Wednesday, January 7, 2026

The fact that people think it’s okay to help themselves to other people’s property is wrong

Cowboy said he was going to the new hardware store by Food City if I wanted to tag along. 
I jumped at the chance, and since we’d be right there, I told Badger to come with us. 
We had chili yesterday, so I figured I’d grab some hot dogs and we’d have chili and hot dogs today.

The new store was really nice, just pricey. 
But Cowboy still ordered a saw. 
I honestly don’t know why he thought he needed one or why he didn’t just go to Lowe’s.

While he was finishing up, Badger and I walked on to Food City.
Holy cow. 
Since when did hot dogs become nine dollars? 
Total sticker shock. 
The last time I bought any, the good ones were around two dollars.
Hot dogs used to be what poor people lived on because they were cheap. 
I didn’t get the good kind this time, and the not‑so‑tasty kind wasn’t much better. 
They used to be ninety‑nine cents, and now they’re nearly three dollars. 
We had our hot dogs and chili, but that’s a meal we probably won’t repeat.

I told Badger we’d check Walmart next time we’re out. 
Hot dogs can’t really be nine dollars a pack. 
Food City is always higher, and Knoxville is even more expensive than Jefferson City. 
We were only in Knoxville today because it was closer to the house

Once Cowboy headed off to work and the school traffic died down, Badger and I went out for a little walk.
 She glanced over at the spot where my five‑foot‑tall metal rooster stands, looked again, and said, “Someone stole Chanticleer.”
I’ll be doggone if my five‑foot‑tall metal rooster isn’t gone.
Well, his body is gone. 
They couldn’t get his legs out of the ground. 
Cowboy made sure he wasn’t going anywhere. 
Who steals a five‑foot‑tall metal rooster?
And the bigger question might be when it even happened

We hurried back inside, and I checked the cameras, but Cowboy’s junk car blocks the whole area where the rooster stood.
If he hadn’t parked it in the front yard, I would have had a perfect view of my poor rooster. 
I keep telling him that car needs to go. 
It’s never going to run, and I’m tired of it sitting there in my way. 
Let me jump ahead a bit.

After Cowboy called, I checked with him and confirmed he didn’t take the rooster down. 
He took our big windmill down for repairs last week, so I was hoping maybe he thought Chanticleer needed work too. 
But no. 
Someone actually walked off with my rooster.
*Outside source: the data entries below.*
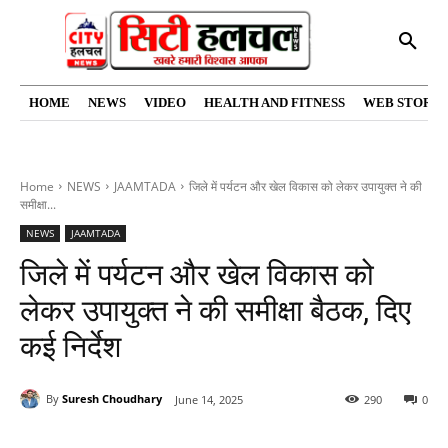
HOME
NEWS
VIDEO
HEALTH AND FITNESS
WEB STORIE
Home
NEWS
JAAMTADA
जिले में पर्यटन और खेल विकास को लेकर उपायुक्त ने की
समीक्षा...
NEWS
JAAMTADA
जिले में पर्यटन और खेल विकास को
लेकर उपायुक्त ने की समीक्षा बैठक, दिए
कई निर्देश
By
Suresh Choudhary
June 14, 2025
290
0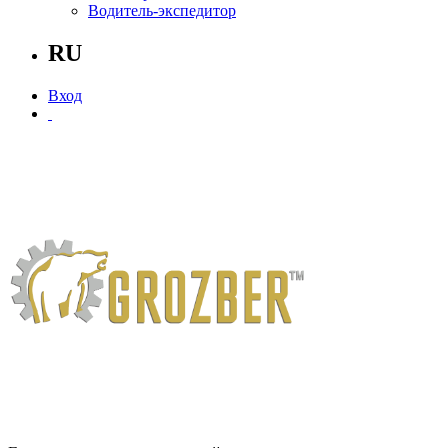
Водитель-экспедитор
RU
Вход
Badger and I got our little walk in, and I watched all the usual places where someone might toss a big metal rooster. 
No sign of Chanticleer anywhere. 
Badger even walked through the woods behind Farmer’s Daughter’s field. 
We always find things people have stolen and dumped back there, from Nerf guns to tricycles. 
But no rooster.
I may go back and look more carefully now that it’s confirmed he was actually stolen

Well, there’s nothing I can do now. 
He’s gone, and he’s not getting replaced. 
I’ll move the bird bath closer to the house and check on the rusty flamingos to make sure mom and baby are still standing. 
They can stay where they are. 
They’re so rusted at this point that if someone wants them, they’re welcome to them.

We’ve had Chanticleer for five years, and for at least three of those he stood guard by the front yard flower bed. 
He was close to the road, but still far enough back that anyone could see he was in my yard. 
With all my decorations around him, he was clearly not trash. 
And if the two railroad spikes holding his legs in the ground didn’t make that obvious, I don’t know what would. 
It just boggles the mind. 
Who steals a very large, very metal rooster?

We came home and settled into a full TV night. 
After our episode ended, we gave my desk area a quick cleaning.
KUB is coming at the crack of dawn to install our internet, so I’ll probably need to be up around 6:30 a.m.
It took both of us, but the desk area is completely cleaned now, and it didn’t take long at all. 

I think I’ll be heading to bed soon.